Complete the following —
1. Do each of the following statements agree with the thread about the 1942 CCM? Answer yes or no for each, quoting the exact words of the thread that decide it.
(a) The bike is missing its head badge and one grip.
(b) The bike has 26-inch rims.
(c) The reply from Greg M agrees that the bike is a Rambler.
2. Transcribe part of the thread about the 1942 CCM. Begin at the words "It looks like" and stop after "from, sacre bleu!".

** BEGIN Extract provided **

# 1942 ccm



## fat tire trader (Jan 7, 2014)

I bought a 1942 CCM today. I don't know what model it is yet. Does anyone know? Its missing the head badge and one grip. What attracted me to this bike, aside from already liking CCM bikes, is this one has 28"/700C rims. It also has a St. Thomas license plate. Is there a St. Thomas in the U.S. or is it from the Virgin Islands?


----------



## fat tire trader (Jan 7, 2014)

Well,
I did some searching and found Wayne Gillies's photobucket. Thanks Wayne!!! He has a 41 CCM catalog

http://s917.photobucket.com/user/dobie45/library/1941 CCM Catalogue

It looks like my bike is the Rambler model.

He also has this picture of a wheel with what I assume are Canadian bicycle license plates

http://s917.photobucket.com/user/dobie45/media/VARIOUS BIKES/WERLICH_004.jpg.html

So I googled St. Thomas Canada and found out that there is a St. Thomas in Ontario. That must be where my bike is from, sacre bleu!

Thanks Wayne!!!


----------



## Greg M (Jan 7, 2014)

Yep, Rambler for sure.  Nice find.


----------

** END Extract provided **
** BEGIN Information given **

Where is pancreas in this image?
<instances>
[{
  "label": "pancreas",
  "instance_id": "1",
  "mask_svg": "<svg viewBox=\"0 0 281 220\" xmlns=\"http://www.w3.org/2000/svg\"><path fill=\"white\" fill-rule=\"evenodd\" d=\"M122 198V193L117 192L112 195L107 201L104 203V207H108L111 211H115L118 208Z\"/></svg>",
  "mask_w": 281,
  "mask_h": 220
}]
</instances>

** END Information given **

The solutions —
1.
(a) Yes: "Its missing the head badge and one grip."
(b) No: "this one has 28"/700C rims."
(c) Yes: "Yep, Rambler for sure."

2.
It looks like my bike is the Rambler model.

He also has this picture of a wheel with what I assume are Canadian bicycle license plates

http://s917.photobucket.com/user/dobie45/media/VARIOUS BIKES/WERLICH_004.jpg.html

So I googled St. Thomas Canada and found out that there is a St. Thomas in Ontario. That must be where my bike is from, sacre bleu!